What is Body Surface Area?
Body Surface Area (BSA) is the total external surface area of the human body, expressed in square metres (m²). It is widely used in medicine because it correlates better with metabolic mass than body weight alone. Clinicians use BSA to calculate chemotherapy doses, cardiac index, glomerular filtration rate, and other physiological parameters that scale with body size.
How to use this calculator
Enter your height in centimetres and your weight in kilograms, then submit. The calculator returns BSA from two of the most widely cited equations: the Mosteller formula (simple and fast) and the Du Bois & Du Bois formula (the historical standard). Both results are shown in m² so you can compare them.
The formulas explained
The Mosteller formula is $$\text{BSA} = \sqrt{\dfrac{\text{height} \times \text{weight}}{3600}}$$ where height is in cm and weight in kg. It is popular because it is easy to compute by hand. The Du Bois formula is $$\text{BSA} = 0.007184 \times \text{height}^{0.725} \times \text{weight}^{0.425}$$ derived in 1916 from measurements of nine subjects. The two formulas usually agree to within a few percent for typical adults.
Worked example
For a person 180 cm tall weighing 80 kg: $$\text{Mosteller} = \sqrt{\dfrac{180 \times 80}{3600}} = \sqrt{\dfrac{14400}{3600}} = \sqrt{4} = 2.00 \text{ m}^2$$ $$\text{Du Bois} = 0.007184 \times 180^{0.725} \times 80^{0.425} \approx 1.9979 \text{ m}^2$$ Both give roughly 2.0 m².
Interpreting Your BSA Result
Your BSA result is expressed in square meters (m²) and represents an estimate of the total external surface area of your body. Most adults fall between roughly 1.5 and 2.0 m², with the often-quoted average around 1.7 m².
- Compared to the ~1.7 m² average: A higher value reflects a larger body (taller and/or heavier), while a lower value reflects a smaller frame. Children and small adults sit well below this average.
- Compared to the 1.73 m² GFR standard: Laboratory eGFR is reported per 1.73 m² of body surface. If your actual BSA differs substantially from 1.73 m², the absolute (non-indexed) filtration rate scales proportionally — relevant when precise drug clearance or kidney function in very large or very small patients is being assessed.

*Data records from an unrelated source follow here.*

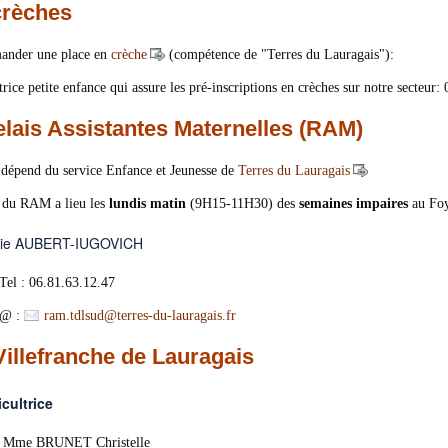
crèches
ander une place en
crèche
(compétence de "Terres du Lauragais"):
rice petite enfance qui assure les pré-inscriptions en crèches sur notre secteur:
lais Assistantes Maternelles (RAM)
épend du service Enfance et Jeunesse de
Terres du Lauragais
l du RAM a lieu les
lundis matin
(9H15-11H30) des
semaines impaires
au Foy
ie AUBERT-IUGOVICH
06.81.63.12.47
:
ram.tdlsud
@
terres-du-lauragais.fr
illefranche de Lauragais
cultrice
RUNET Christelle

Why BSA scales with metabolic mass: Many physiological quantities — resting metabolic rate, cardiac output, and the volume in which a drug distributes — track more closely with surface area than with body weight alone. This is why chemotherapy doses, cardiac index, and burn-fluid calculations are frequently expressed per m² rather than per kg.
Why two formulas may differ slightly: The Mosteller formula is a simple square-root approximation, while the Du Bois & Du Bois formula uses a power equation fitted to a small early dataset. For most adult heights and weights the two agree within roughly 1–3%; differences widen at the extremes of body size. Neither is "more correct" in an absolute sense — they are estimating equations, and the choice is often institutional convention.
This is general educational information, not medical advice. Any dosing, GFR indexing, or clinical decision based on BSA must be reviewed and confirmed by a qualified clinician.
BSA Across Different Body Sizes
The table compares the Mosteller and Du Bois & Du Bois estimates across a range of body sizes. Mosteller uses \(\sqrt{(\text{height}\times\text{weight})/3600}\); Du Bois uses \(0.007184 \times \text{height}^{0.725} \times \text{weight}^{0.425}\) (height in cm, weight in kg). The final column shows the percentage difference relative to the Mosteller value.
| Height (cm) | Weight (kg) | Mosteller BSA (m²) | Du Bois BSA (m²) | Difference |
|---|---|---|---|---|
| 150 | 50 | 1.44 | 1.43 | ~0.7% |
| 165 | 65 | 1.73 | 1.72 | ~0.6% |
| 175 | 75 | 1.91 | 1.91 | ~0.0% |
| 185 | 95 | 2.21 | 2.20 | ~0.5% |
Notice that the 165 cm / 65 kg case lands almost exactly on the 1.73 m² GFR-normalization standard. Across these typical adult sizes the two formulas agree to within about 1%, confirming that either is acceptable for routine estimation while small differences emerge at the size extremes.
FAQ
Which formula should I use? Mosteller is preferred in many clinical settings for its simplicity, but Du Bois remains a recognised standard. For most adults the difference is small.
What is an average BSA? The average adult BSA is roughly 1.7 m² (about 1.6 m² for women and 1.9 m² for men).
Does this work for children? Yes, both formulas accept any valid height and weight, though pediatric dosing should always be confirmed by a clinician.